With this clear picture of vulnerabilities, an organisation can act to protect against those vulnerabilities becoming risks. “We are working in the space before risk management,” says Charge. “Engaging risk policy enables an organisation to reduce the number and severity of risks that will arise.” It is a type of thinking that generates opportunities, he believes, because organisations equip themselves to make informed strategic decisions earlier.
Working in clean air
Risk policy decision making happens before a vulnerability becomes a threat or a live event. “Decision making is in clean air,” says Charge. “Boards, executives and managers haven’t got the pressure of trying to deal with the media, a crisis … they can exercise decision making in a quieter, calmer environment which is proven to be more productive.”
A networked approach to dealing with systemic risk encourages stakeholders throughout the network to work formally and collaboratively to mitigate negative outcomes to the whole network.
Groups of managers, boards, team leaders and forums are involved in risk policy and add collective value. Different areas contribute to and come up with solutions to remove vulnerabilities.

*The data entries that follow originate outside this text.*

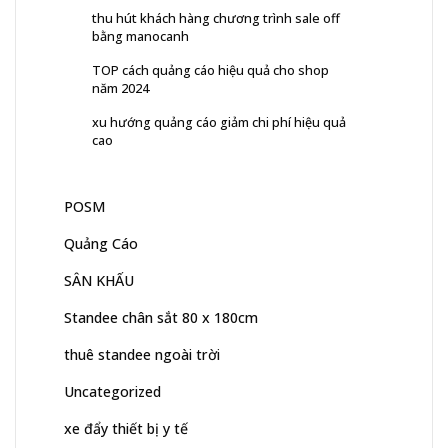
thu hút khách hàng chương trình sale off
bằng manocanh
TOP cách quảng cáo hiệu quả cho shop
năm 2024
xu hướng quảng cáo giảm chi phí hiệu quả
cao
POSM
Quảng Cáo
SÂN KHẤU
Standee chân sắt 80 x 180cm
thuê standee ngoài trời
Uncategorized
xe đẩy thiết bị y tế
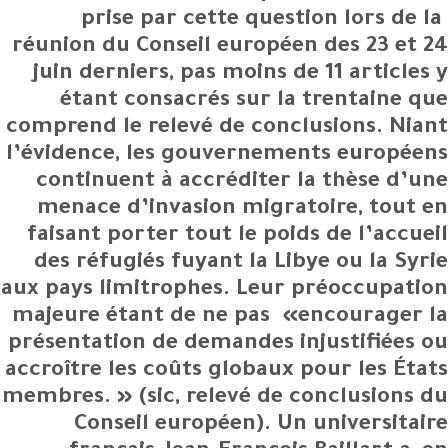
prise par cette question lors de la
réunion du Conseil européen des 23 et 24
juin derniers, pas moins de 11 articles y
étant consacrés sur la trentaine que
comprend le relevé de conclusions. Niant
l’évidence, les gouvernements européens
continuent à accréditer la thèse d’une
menace d’invasion migratoire, tout en
faisant porter tout le poids de l’accueil
des réfugiés fuyant la Libye ou la Syrie
aux pays limitrophes. Leur préoccupation
majeure étant de ne pas «encourager la
présentation de demandes injustifiées ou
accroître les coûts globaux pour les États
membres. » (sic, relevé de conclusions du
Conseil européen). Un universitaire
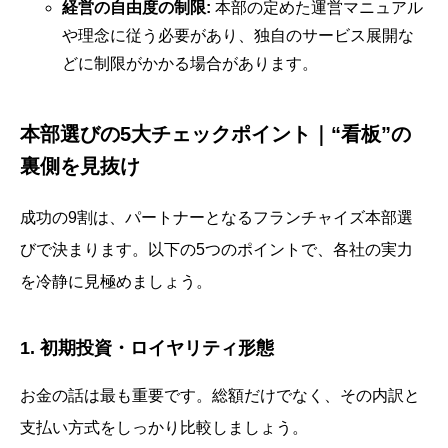
経営の自由度の制限:
本部の定めた運営マニュアル
や理念に従う必要があり、独自のサービス展開な
どに制限がかかる場合があります。
本部選びの5大チェックポイント｜“看板”の
裏側を見抜け
成功の9割は、パートナーとなるフランチャイズ本部選
びで決まります。以下の5つのポイントで、各社の実力
を冷静に見極めましょう。
1. 初期投資・ロイヤリティ形態
お金の話は最も重要です。総額だけでなく、その内訳と
支払い方式をしっかり比較しましょう。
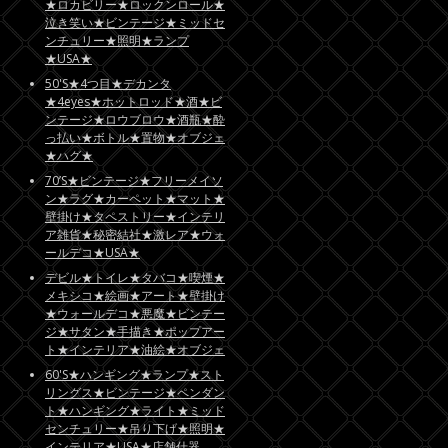
★ロカビリー★ロックンロール★
泣き笑い★ビンテージ★ミッドセ
ンチュリー★照明★ランプ
★USA★
50'S★4つ目★デカンタ
★4eyes★ホットロッド★酒★ビ
ンテージ★ロウブロウ★酒瓶★酔
っ払い★ボトル★置物★オブジェ
★ハグ★
70’S★ビンテージ★フリーメイソ
ン★ラグ★カーペット★マット★
壁掛け★タペストリー★インテリ
ア雑貨★秘密結社★激レア★ウォ
ールデコ★USA★
デビル★トイレ★タバコ★喫煙★
メキシコ★絵画★アート★壁掛け
★ウォールデコ★悪魔★ビンテー
ジ★サタン★手描き★ポップアー
ト★インテリア★油絵★オブジェ
60'S★ハンギング★ランプ★スト
リングス★ビンテージ★ペンダン
ト★ハンギング★ライト★ミッド
センチュリー★吊り下げ★照明★
インテリア★USA★店舗什器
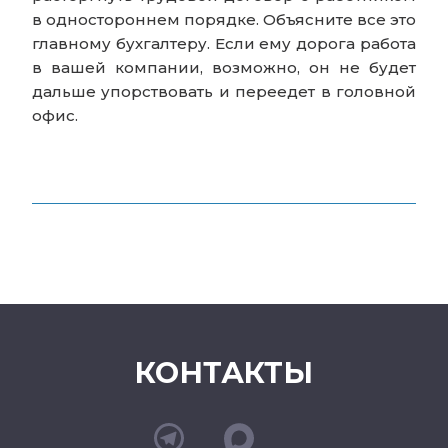
в одностороннем порядке. Объясните все это
главному бухгалтеру. Если ему дорога работа
в вашей компании, возможно, он не будет
дальше упорствовать и переедет в головной
офис.
КОНТАКТЫ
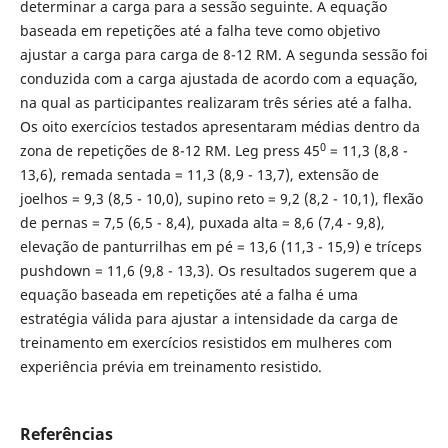
determinar a carga para a sessão seguinte. A equação
baseada em repetições até a falha teve como objetivo
ajustar a carga para carga de 8-12 RM. A segunda sessão foi
conduzida com a carga ajustada de acordo com a equação,
na qual as participantes realizaram três séries até a falha.
Os oito exercícios testados apresentaram médias dentro da
0
zona de repetições de 8-12 RM. Leg press 45
= 11,3 (8,8 -
13,6), remada sentada = 11,3 (8,9 - 13,7), extensão de
joelhos = 9,3 (8,5 - 10,0), supino reto = 9,2 (8,2 - 10,1), flexão
de pernas = 7,5 (6,5 - 8,4), puxada alta = 8,6 (7,4 - 9,8),
elevação de panturrilhas em pé = 13,6 (11,3 - 15,9) e tríceps
pushdown = 11,6 (9,8 - 13,3). Os resultados sugerem que a
equação baseada em repetições até a falha é uma
estratégia válida para ajustar a intensidade da carga de
treinamento em exercícios resistidos em mulheres com
experiência prévia em treinamento resistido.
Referências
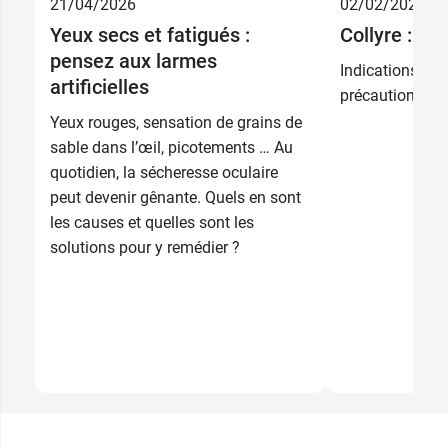
21/04/2026
02/02/2026
Yeux secs et fatigués :
Collyre : à q
pensez aux larmes
Indications, ad
artificielles
précautions d'ut
Yeux rouges, sensation de grains de
sable dans l’œil, picotements … Au
quotidien, la sécheresse oculaire
peut devenir gênante. Quels en sont
les causes et quelles sont les
solutions pour y remédier ?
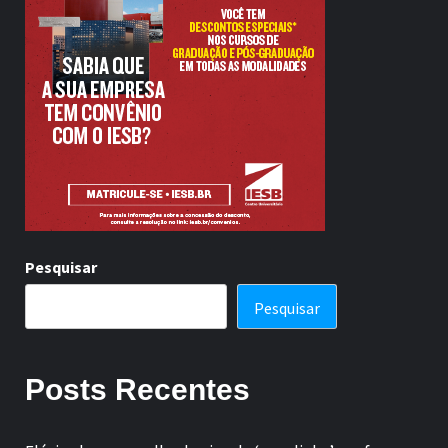
Pesquisar
Pesquisar
Posts Recentes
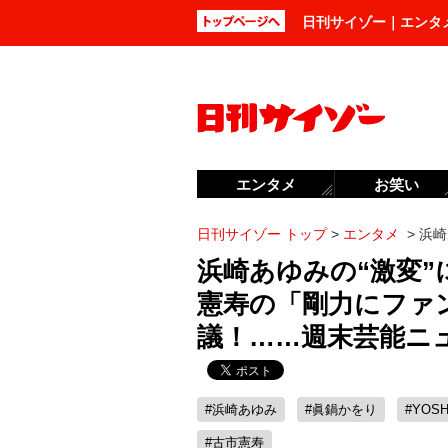
日刊サイゾー｜エンタ
エンタメ
お笑い
日刊サイゾー トップ
>
エンタメ
>
浜崎
浜崎あゆみの“激変
憲寿の「剛力にファ
議！……週末芸能ニ
#浜崎あゆみ
#眞鍋かをり
#YOSH
#古市憲寿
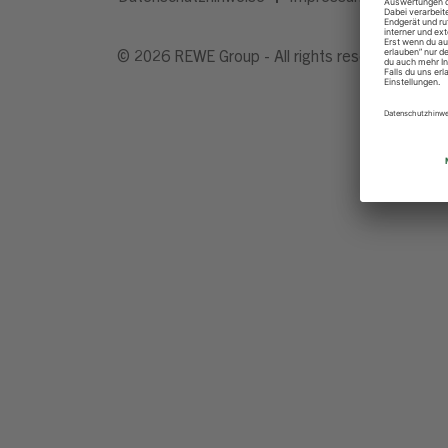
© 2026 REWE Group - All rights reserved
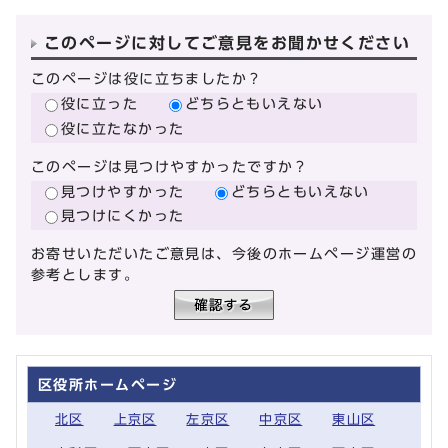
このページに対してご意見をお聞かせください
このページは役に立ちましたか？
役に立った
どちらともいえない
役に立たなかった
このページは見つけやすかったですか？
見つけやすかった
どちらともいえない
見つけにくかった
お寄せいただいたご意見は、今後のホームページ運営の
参考とします。
区役所ホームページ
北区
上京区
左京区
中京区
東山区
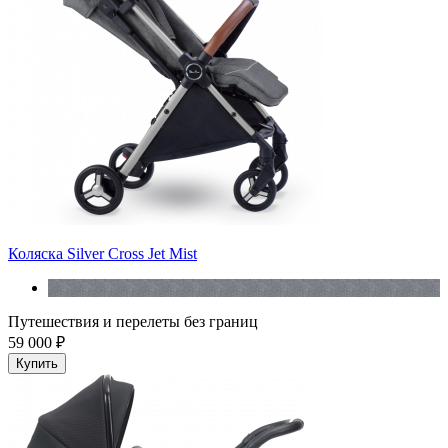
Коляска Silver Cross Jet Mist
Путешествия и перелеты без границ
59 000 ₽
Купить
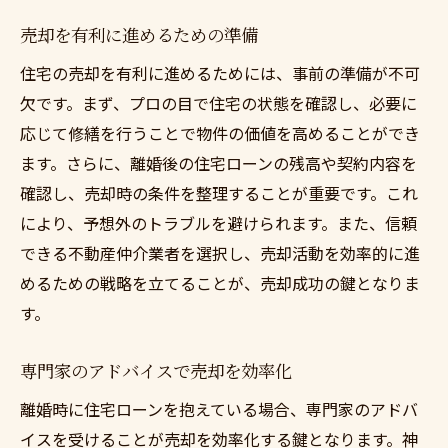
売却を有利に進めるための準備
住宅の売却を有利に進めるためには、事前の準備が不可
欠です。まず、プロの目で住宅の状態を確認し、必要に
応じて修繕を行うことで物件の価値を高めることができ
ます。さらに、離婚後の住宅ローンの残高や契約内容を
確認し、売却時の条件を整理することが重要です。これ
により、予想外のトラブルを避けられます。また、信頼
できる不動産仲介業者を選択し、売却活動を効率的に進
めるための戦略を立てることが、売却成功の鍵となりま
す。
専門家のアドバイスで売却を効率化
離婚時に住宅ローンを抱えている場合、専門家のアドバ
イスを受けることが売却を効率化する鍵となります。神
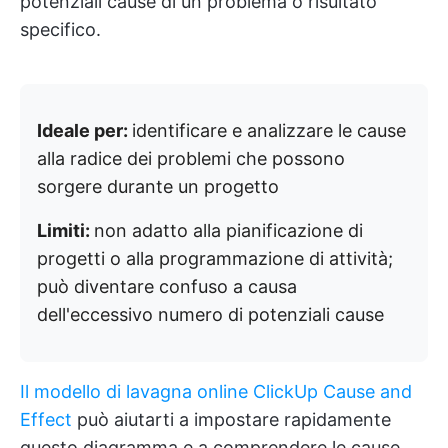
potenziali cause di un problema o risultato
specifico.
Ideale per:
identificare e analizzare le cause
alla radice dei problemi che possono
sorgere durante un progetto
Limiti:
non adatto alla pianificazione di
progetti o alla programmazione di attività;
può diventare confuso a causa
dell'eccessivo numero di potenziali cause
Il modello di lavagna online ClickUp Cause and
Effect
può aiutarti a impostare rapidamente
questo diagramma e a comprendere le cause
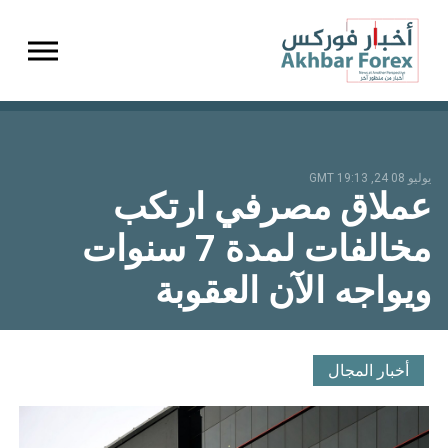
gation
يوليو 08 24, 19:13 GMT
عملاق مصرفي ارتكب
مخالفات لمدة 7 سنوات
ويواجه الآن العقوبة
أخبار المجال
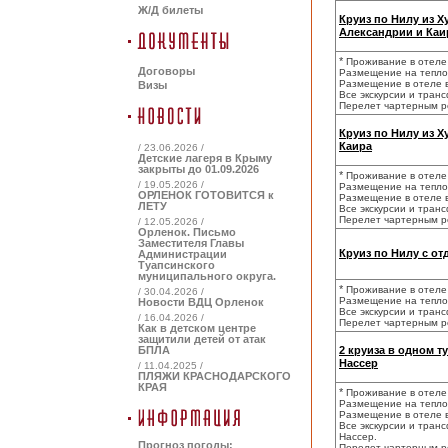
Ж/Д билеты
Круиз по Нилу из 
Александрии и Каи
*
Проживание в отеле
Договоры
Размещение на теплох
Размещение в отеле в 
Визы
Все экскурсии и тран
Перелет чартерным ре
Круиз по Нилу из 
Каира
/ 23.06.2026 /
Детские лагеря в Крыму
закрыты до 01.09.2026
*
Проживание в отеле
/ 19.05.2026 /
Размещение на теплох
ОРЛЕНОК ГОТОВИТСЯ к
Размещение в отеле в 
ЛЕТУ
Все экскурсии и тран
Перелет чартерным ре
/ 12.05.2026 /
Орленок. Письмо
Заместителя Главы
Круиз по Нилу с от
Администрации
Туапсинского
муниципального округа.
*
Проживание в отеле
/ 30.04.2026 /
Размещение на теплох
Новости ВДЦ Орленок
Все экскурсии и тран
/ 16.04.2026 /
Перелет чартерным ре
Как в детском центре
защитили детей от атак
БПЛА
2 круиза в одном ту
Нассер
/ 11.04.2025 /
ПЛЯЖИ КРАСНОДАРСКОГО
КРАЯ
*
Проживание в отеле
Размещение на теплох
Размещение в отеле в 
Все экскурсии и тран
Нассер.
Прогноз погоды:
Перелет чартерным ре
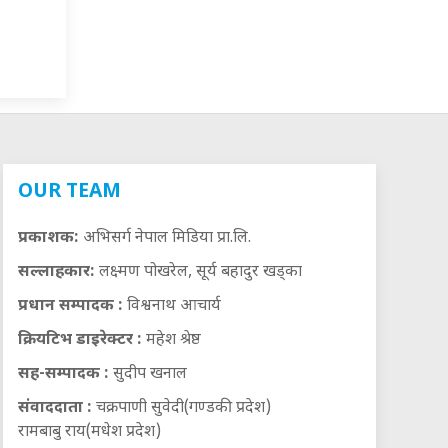
OUR TEAM
प्रकाशक:
अभिसर्ग नेपाल मिडिया प्रा.लि.
सल्लाहकार:
लक्ष्मण पोखरेल, सूर्य बहादुर खड्का
प्रधान सम्पादक :
विश्वनाथ आचार्य
क्रियटिभ डाइरेक्टर :
महेश श्रेष्ठ
सह-सम्पादक :
सुदीप खनाल
संवाददाता :
चक्रपाणी सुवेदी(गण्डकी प्रदेश)
रामबाबु राय(मधेश प्रदेश)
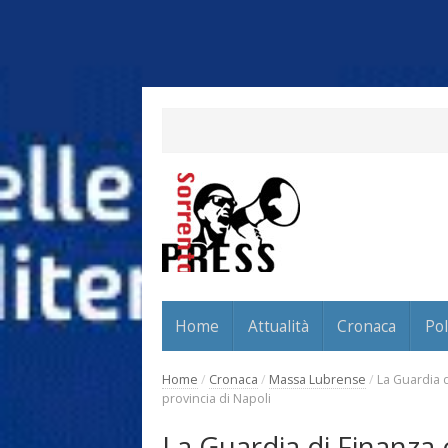
Home
Attualità
Cronaca
Pol
Home
/
Cronaca
/
Massa Lubrense
/
La Guardia d
provincia di Napoli
La Guardia di Finanza c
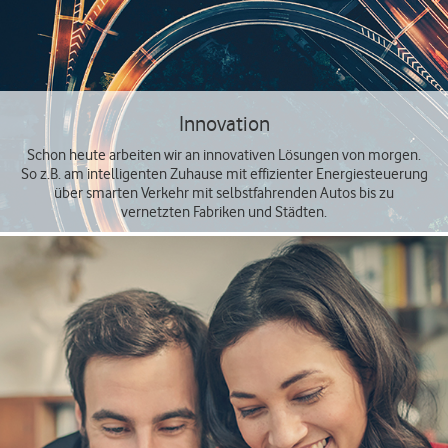
Innovation
Schon heute arbeiten wir an innovativen Lösungen von morgen.
So z.B. am intelligenten Zuhause mit effizienter Energiesteuerung
über smarten Verkehr mit selbstfahrenden Autos bis zu
vernetzten Fabriken und Städten.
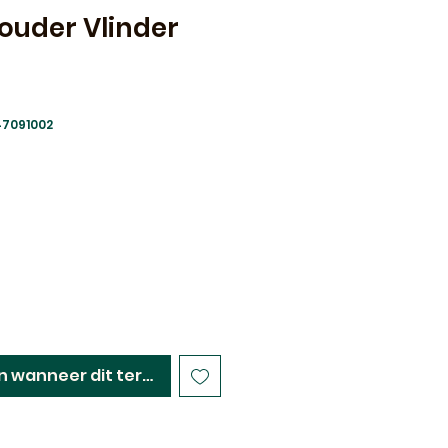
ouder Vlinder
47091002
erkoopprijs
n wanneer dit terug op voorraad is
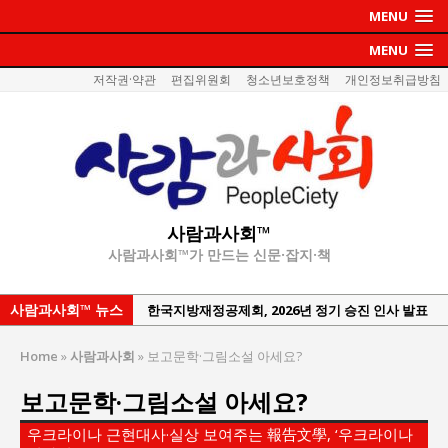
MENU
MENU
저작권·약관
편집위원회
청소년보호정책
개인정보취급방침
사람과사회™
사람과사회™가 만드는 신문·잡지·책
사람과사회™ 뉴스
한국지방재정공제회, 2026년 정기 승진 인사 발표
서울방산보안협의회, 방산기술보호·공급망 보안
Home
»
사람과사회
»
보고문학·그림소설 아세요?
세미나 개최
보고문학·그림소설 아세요?
서효석 충청향우회중앙회 총재 취임 논란 확산
지방의회 공약은 ‘빛 좋은 개살구’인가?
우크라이나 근현대사·실상 보여주는 報告文學, ‘우크라이나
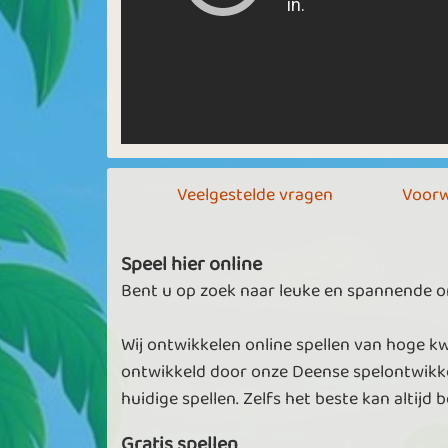
Veelgestelde vragen
Voorw
Speel hier online
Bent u op zoek naar leuke en spannende onl
Wij ontwikkelen online spellen van hoge kw
ontwikkeld door onze Deense spelontwikke
huidige spellen. Zelfs het beste kan altijd b
Gratis spellen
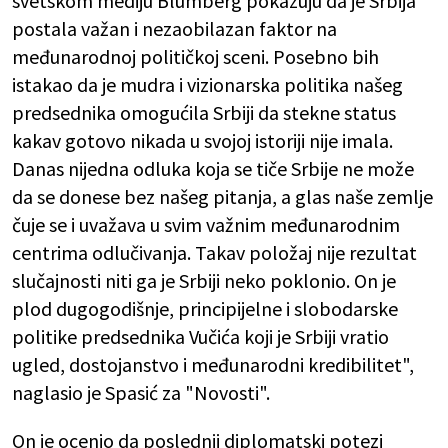
svetskom mediju Blumberg pokazuju da je Srbija
postala važan i nezaobilazan faktor na
međunarodnoj političkoj sceni. Posebno bih
istakao da je mudra i vizionarska politika našeg
predsednika omogućila Srbiji da stekne status
kakav gotovo nikada u svojoj istoriji nije imala.
Danas nijedna odluka koja se tiče Srbije ne može
da se donese bez našeg pitanja, a glas naše zemlje
čuje se i uvažava u svim važnim međunarodnim
centrima odlučivanja. Takav položaj nije rezultat
slučajnosti niti ga je Srbiji neko poklonio. On je
plod dugogodišnje, principijelne i slobodarske
politike predsednika Vučića koji je Srbiji vratio
ugled, dostojanstvo i međunarodni kredibilitet",
naglasio je Spasić za "Novosti".
On je ocenio da poslednji diplomatski potezi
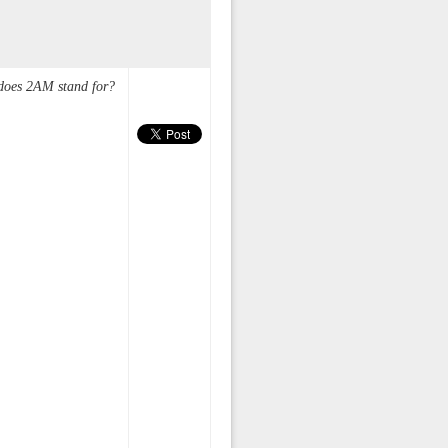
does 2AM stand for?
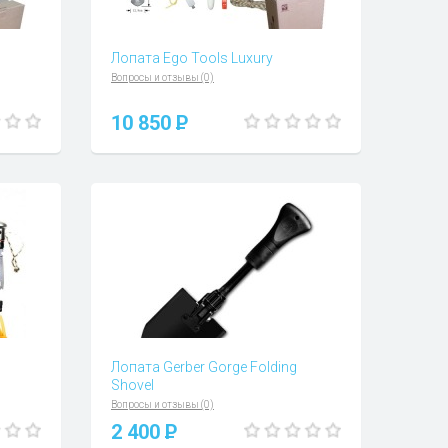
Лопата Ego Tools Luxury
Вопросы и отзывы (0)
10 850
P
Лопата Gerber Gorge Folding
Shovel
Вопросы и отзывы (0)
2 400
P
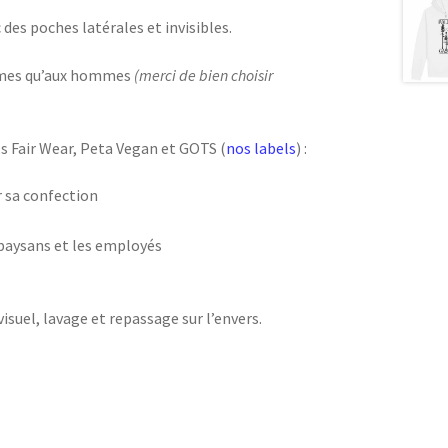
es poches latérales et invisibles.
femmes qu’aux hommes
(merci de bien choisir
s Fair Wear, Peta Vegan et GOTS (
nos labels
) :
 sa confection
 paysans et les employés
visuel, lavage et repassage sur l’envers.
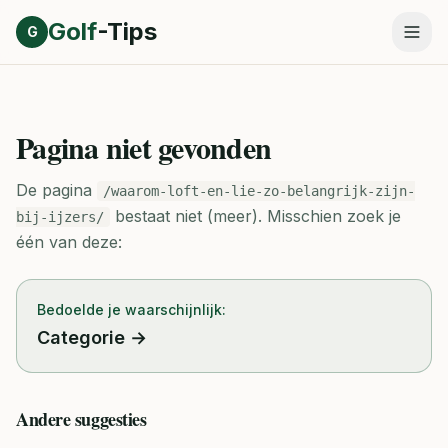
Direct naar inhoud
Golf
-Tips
G
Pagina niet gevonden
De pagina
/waarom-loft-en-lie-zo-belangrijk-zijn-
bestaat niet (meer).
Misschien zoek je
bij-ijzers/
één van deze:
Bedoelde je waarschijnlijk:
Categorie
→
Andere suggesties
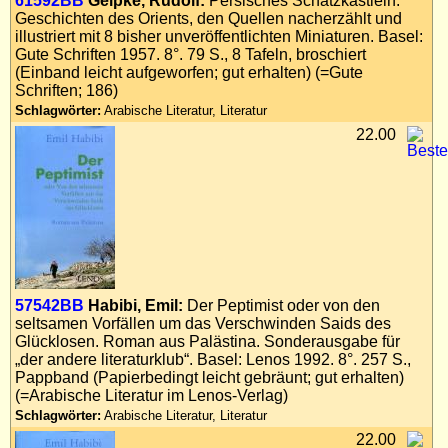
61592BB
Gelpke, Rudolf:
Persisches Schatzkästlein.
Geschichten des Orients, den Quellen nacherzählt und
illustriert mit 8 bisher unveröffentlichten Miniaturen. Basel:
Gute Schriften 1957. 8°. 79 S., 8 Tafeln, broschiert
(Einband leicht aufgeworfen; gut erhalten) (=Gute
Schriften; 186)
Schlagwörter:
Arabische Literatur, Literatur
22.00
57542BB
Habibi, Emil:
Der Peptimist oder von den
seltsamen Vorfällen um das Verschwinden Saids des
Glücklosen. Roman aus Palästina. Sonderausgabe für
„der andere literaturklub“. Basel: Lenos 1992. 8°. 257 S.,
Pappband (Papierbedingt leicht gebräunt; gut erhalten)
(=Arabische Literatur im Lenos-Verlag)
Schlagwörter:
Arabische Literatur, Literatur
22.00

The Australian Risk Policy Institute is working with government and peak professional bodies to share the risk policy learnings and model widely. “Risk policy and risk governance need to be better connected with leadership,” says Charge. “It needs to be a priority for managers, decisions makers, chief executives and government ministers.”
The Australian Risk Policy Institute’s definition of risk policy
- Impacts of decisions and non decisions
- Implications on stakeholders in the network of decisions and non-decisions
- Implementation analysis (public policy) so that policy works, not fails.